Field-Marshalls with tracks were produced under the Fowler brand name, being converted in the Fowler factory at Leeds. The first were designated the "Fowler VF", later ones being "VFA"s.

==Mergers and subsequent demise==
Later the two firms would be drawn together and a large number of complicated take-overs by such firms as British Leyland led to the wheeled tractor concern being owned by Bentall Simplex in the early 80s. They brought with the company the whole Leyland wheeled tractor range which had previously been built at Bathgate (which itself had started out as a Nuffield Universal tractor site). These were then badge engineered into the 'Marshall' range. The company even designed and built some totally new tractors but unfortunately due to the high costs and consequently high asking price, the tractors didn't sell well and the company slipped under. In the end only the Track Marshall concern was left, although even this has since gone bankrupt.

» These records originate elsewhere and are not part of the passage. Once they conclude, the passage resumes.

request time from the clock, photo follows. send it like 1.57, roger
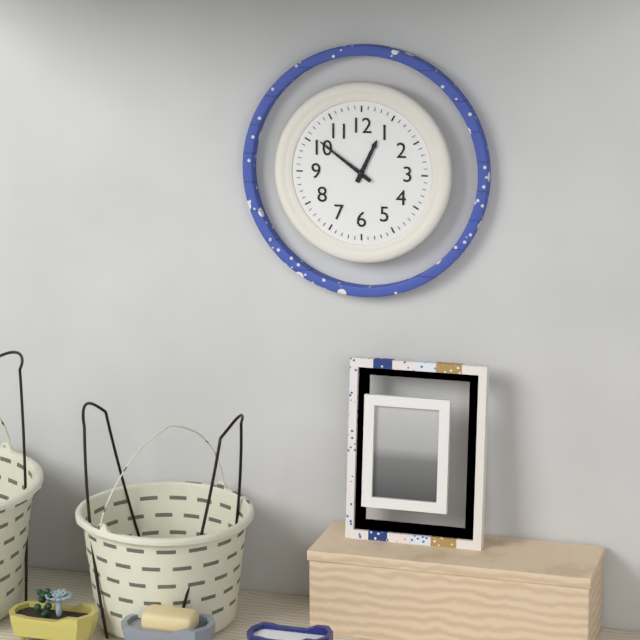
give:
12.51
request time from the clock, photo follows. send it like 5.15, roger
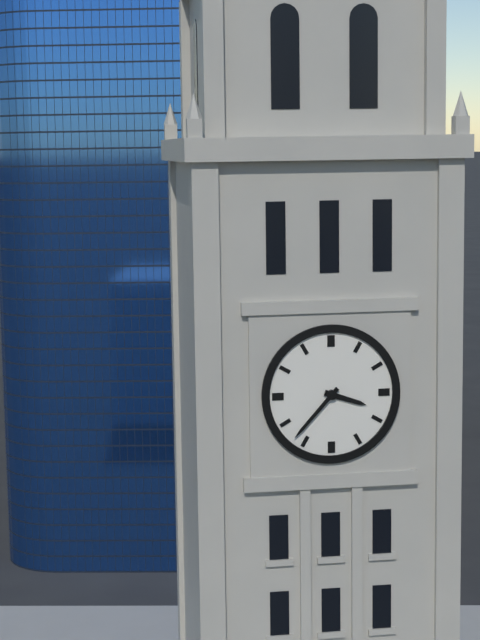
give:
3.37
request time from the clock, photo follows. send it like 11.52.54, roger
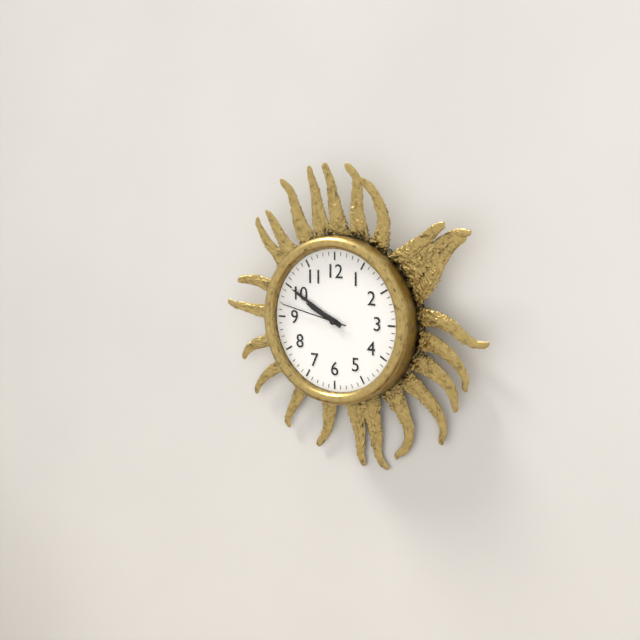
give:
9.50.47
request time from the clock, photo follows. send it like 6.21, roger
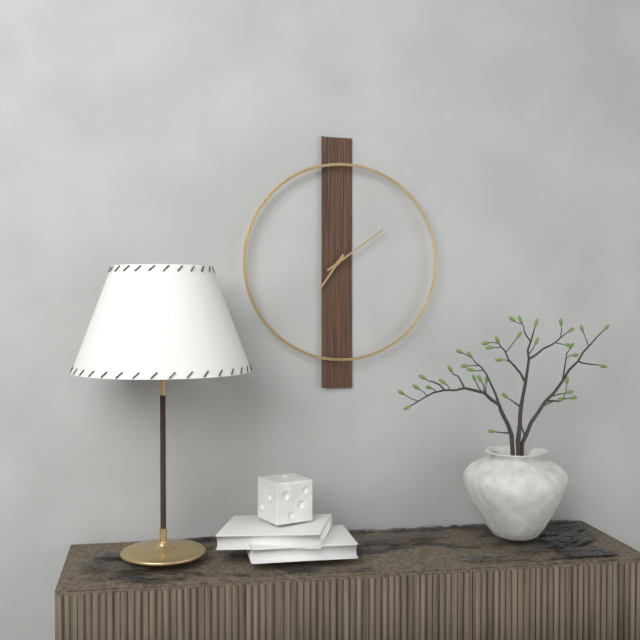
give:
7.09
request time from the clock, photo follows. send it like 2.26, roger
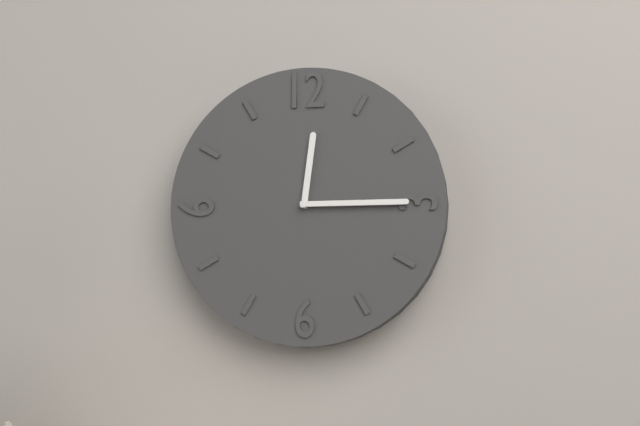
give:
12.15
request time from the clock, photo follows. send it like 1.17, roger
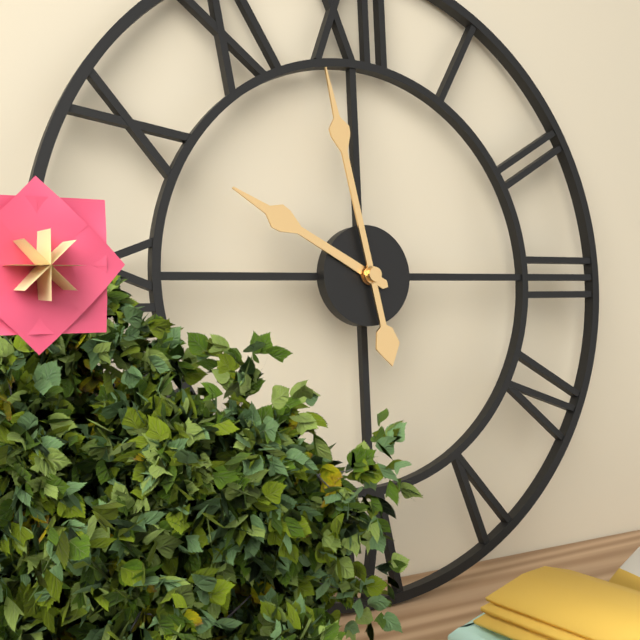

In the 1970s about 700 "Track Marshall" tractors were imported into Australia and fitted with dozer blades. These machines were powered by a 4-cylinder Perkins diesel engine and were considered very reliable in their time. They steered through an unusual wet band brake system through a differential gear system. This is known as a 'controlled differential'. It is impossible to stop one track, you pull the brake lever, the track slows down, the other track speeds up. This type of steering system absorbs a lot of power when turning. Several are still in use around the Northern Rivers area of NSW, Australia.